Cold-Smoking: Garlic and Sage Pork Chops

Cold temperatures and some much-needed spare time over the holidays provided the perfect opportunity to fire up the smokehouse and do some cold-smoking.  We decided to do some pork chops and turned to our favorite smoking resource for a brine recipe:  Charcuterie: The Craft of Salting, Smoking and Curing by Michael Ruhlman and Brian Polcyn.

Roughly following the recipe for the Garlic-Sage-Brined Pork Chops, we mixed up the following brine:

  • 2 quarts water
  • 1/2 c. kosher salt
  • 3/4 c. packed dark brown sugar
  • 4 T. fresh sage leaves (we used ground sage and only about 3 T.)
  • 2 garlic cloves, lightly smashed
  • 1 T. fresh ground black pepper

After mixing up the brine to dissolve all the ingredients, we placed 6 thick bone-in pork chops in a gallon Ziploc bag and put them in a cooler in the garage to soak overnight.

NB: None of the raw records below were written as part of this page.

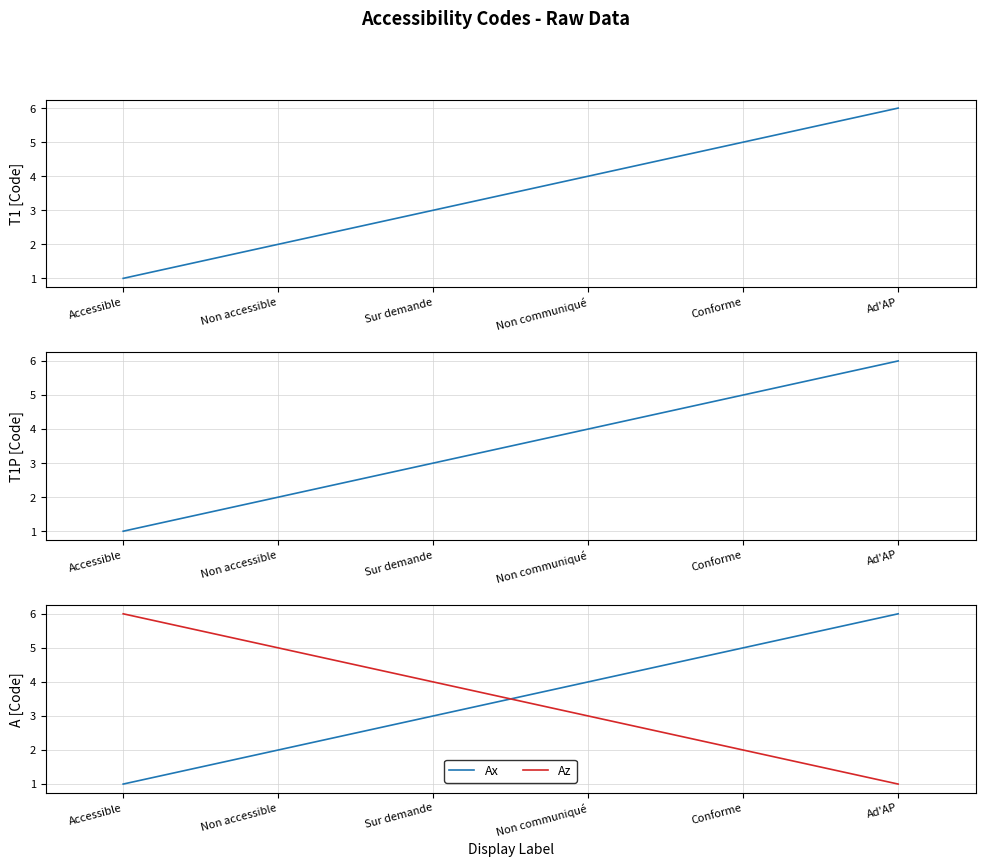

At which label does Az reach its minimum?

Ad'AP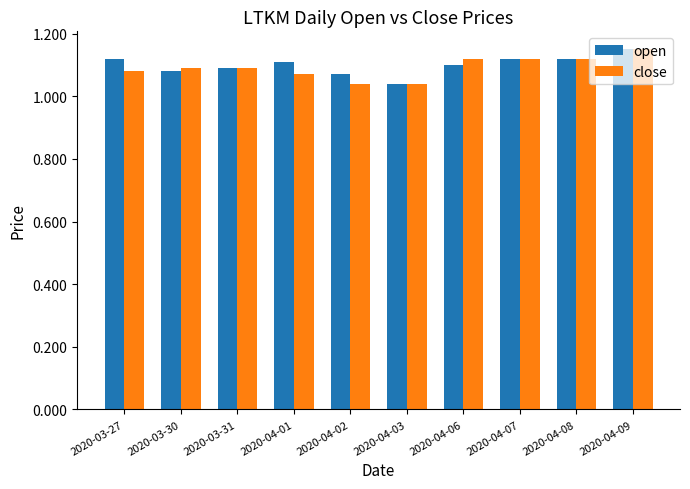

The open series shows 1.4 at 2020-04-02. True or false?

False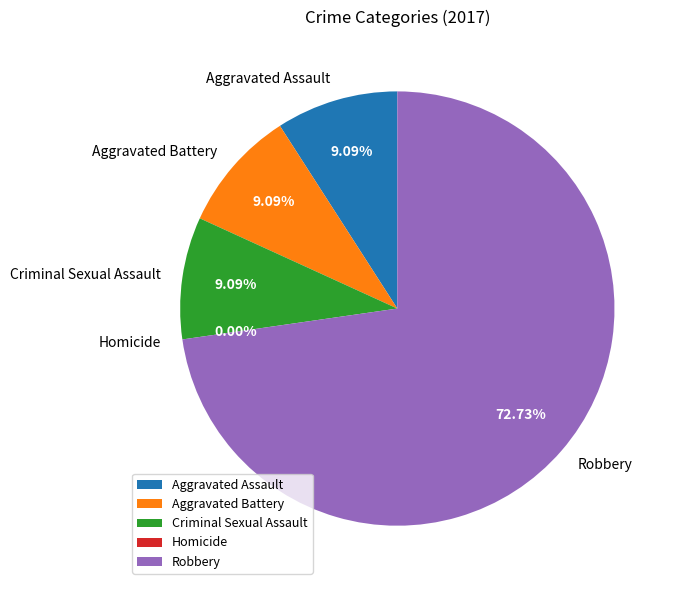

What percentage is the Criminal Sexual Assault slice, to the nearest percent?

9%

In the morning, we put the brined pork chops on the steel rack in the smokehouse and let them sit for a few hours to dry.

Jesse eventually fired up the firebox and smoked the chops for about 5 hours with apple wood. The smell was mouth-watering.

The chops were grilled on New Year’s Eve in 15 deg F weather. As usual with a finely cold-smoked meat product, the meat was pink all the way through the chop from the smoking, the brining kept the chops moist and flavorful, and a side dish of sauerkraut or applesauce were great complements. A cold Blue Moon beer was the finishing touch to a great meal. If only Jesse’s little brother would have sent us a nice hand-crafted box of chocolate truffles ( for Christmas, the meal would have been perfect!

Happy New Year!



Filed under Food, Smokehouse, Smoking

5 responses to “Cold-Smoking: Garlic and Sage Pork Chops

  1. As Rachel Ray would say YUMBO!… some leftovers for me, although I doubt there will be any… that smokehouse!

  2. GySgt Miller

    Why was no cure with a sodium nitrite (6.25%) not used? Is it due to the ambient temperature of that day being below 40 degrees? As I understand it the main reason to use a cure with the above percentage of nitrite is to prevent botulism from forming during the cold smoke process. Could you explain you position for not using a cure with nitrite? Thanks.

    • Hello and thanks for stopping by.
      A couple of different factors go into the decision on whether or not to use sodium nitrite to prevent bacteria growth.
      The most important factor is the smoking temperature being well below the risk point of 70 deg F. Additional factors to consider are sanitary handling conditions, working with a whole cut versus ground meats (more susceptible), and final cooking temperatures that reach FDA guidelines for meats.
      If you are unsure about your ability to manage the risk factors associated with food borne bacteria, then adding nitrites can give you added security. Hope that answers your question!

  3. Sandra Kraft

    a quick question — how much nitrate do I add and do I use #1 or #2 pink salt. gracias. we are at 10,000 feet and i would feel a bit more comfortable with some nitrate. Feliz Navidad. Gracias.

    • Hi Sandra,
      Sorry for the delayed response. For some reason I just saw your comment now. I’m sorry that I don’t know the answer to your question on nitrates. The recipe we used for these did not call for it and it isn’t something we have chosen to use in anything so far. I hope you were able to find an answer to your question via another resource! Thanks for stopping by.